Dunes are the backdrop to beach vacations the world over, marvels of slippery geometry that mirror the shifting swells of the sea. Will dunes elsewhere sprout holes, too? Or is Baldy a kind of perfect storm, where the peculiarities of mineralogy, microbiology and climate have produced a singular freak of nature?
Either way, says dune expert Alan Arbogast, “if they are able to document a legitimate geological process, that would be news.”

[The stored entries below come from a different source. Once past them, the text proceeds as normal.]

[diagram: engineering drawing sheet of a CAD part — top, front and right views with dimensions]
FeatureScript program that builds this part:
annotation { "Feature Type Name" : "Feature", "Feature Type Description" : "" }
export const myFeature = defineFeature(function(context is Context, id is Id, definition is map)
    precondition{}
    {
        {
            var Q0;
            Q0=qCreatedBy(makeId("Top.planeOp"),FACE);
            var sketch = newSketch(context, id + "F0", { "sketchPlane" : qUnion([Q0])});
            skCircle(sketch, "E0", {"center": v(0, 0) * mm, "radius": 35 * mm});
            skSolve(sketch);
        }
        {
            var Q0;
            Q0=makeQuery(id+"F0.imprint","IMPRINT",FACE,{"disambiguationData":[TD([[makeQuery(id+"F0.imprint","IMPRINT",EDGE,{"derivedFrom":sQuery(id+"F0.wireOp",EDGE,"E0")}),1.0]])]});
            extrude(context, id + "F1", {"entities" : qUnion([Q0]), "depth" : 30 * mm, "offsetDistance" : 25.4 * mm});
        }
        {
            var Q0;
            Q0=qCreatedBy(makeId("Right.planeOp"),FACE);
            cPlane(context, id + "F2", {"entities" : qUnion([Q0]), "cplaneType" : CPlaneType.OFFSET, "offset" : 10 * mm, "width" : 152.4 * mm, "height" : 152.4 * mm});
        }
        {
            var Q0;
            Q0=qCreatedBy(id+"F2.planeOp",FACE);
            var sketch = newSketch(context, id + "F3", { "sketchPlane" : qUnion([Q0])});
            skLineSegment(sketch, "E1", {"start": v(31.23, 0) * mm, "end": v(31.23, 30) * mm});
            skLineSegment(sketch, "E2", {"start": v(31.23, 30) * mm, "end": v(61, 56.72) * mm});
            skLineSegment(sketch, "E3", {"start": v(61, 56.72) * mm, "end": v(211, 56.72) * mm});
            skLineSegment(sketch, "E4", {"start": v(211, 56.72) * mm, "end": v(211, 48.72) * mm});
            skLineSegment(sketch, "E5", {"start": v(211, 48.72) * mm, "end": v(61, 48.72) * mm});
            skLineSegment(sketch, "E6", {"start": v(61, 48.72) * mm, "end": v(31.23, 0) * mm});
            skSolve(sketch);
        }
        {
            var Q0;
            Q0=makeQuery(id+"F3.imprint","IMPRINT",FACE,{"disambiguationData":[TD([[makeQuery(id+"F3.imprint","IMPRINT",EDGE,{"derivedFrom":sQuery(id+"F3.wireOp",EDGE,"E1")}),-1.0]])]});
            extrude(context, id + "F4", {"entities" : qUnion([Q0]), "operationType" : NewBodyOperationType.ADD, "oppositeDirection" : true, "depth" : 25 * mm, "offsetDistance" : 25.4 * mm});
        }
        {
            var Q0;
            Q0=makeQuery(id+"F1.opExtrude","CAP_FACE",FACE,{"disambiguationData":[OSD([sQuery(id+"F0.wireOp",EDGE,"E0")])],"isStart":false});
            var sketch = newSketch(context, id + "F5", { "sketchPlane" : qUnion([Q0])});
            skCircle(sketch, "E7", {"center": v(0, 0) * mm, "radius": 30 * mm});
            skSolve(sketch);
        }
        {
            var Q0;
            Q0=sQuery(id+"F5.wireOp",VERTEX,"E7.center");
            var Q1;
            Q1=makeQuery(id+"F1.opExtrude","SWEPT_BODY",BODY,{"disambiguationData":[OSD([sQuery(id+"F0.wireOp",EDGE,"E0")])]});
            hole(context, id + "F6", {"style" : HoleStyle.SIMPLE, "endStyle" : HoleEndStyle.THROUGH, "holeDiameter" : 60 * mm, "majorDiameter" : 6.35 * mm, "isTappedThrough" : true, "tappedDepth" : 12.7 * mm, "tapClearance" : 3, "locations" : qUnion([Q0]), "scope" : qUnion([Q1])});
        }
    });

I met Argyilan again later in the week at Shoreline Brewery, a restaurant a short drive from Baldy. Her father, Don, had joined us, to look after her daughter, Charlotte, now a cheerful 11-month-old.
I asked Argyilan what Thompson had meant when he said the eye sees only what the mind can comprehend. She said it had come up in a meeting, when he was asked why so many holes were suddenly appearing now. “His basic answer was, ‘Because we’re looking for them.’
“Mount Baldy is a great reminder that geological processes are still happening that are unrecorded,” Argyilan said. She nursed a pint of Singing Sands Oatmeal Stout as Charlotte toddled precariously around us, clutching her mother’s knee for balance. “You could have holes developing all through time and no one cares”—“no one notices,” she corrected herself—“until a boy falls in.”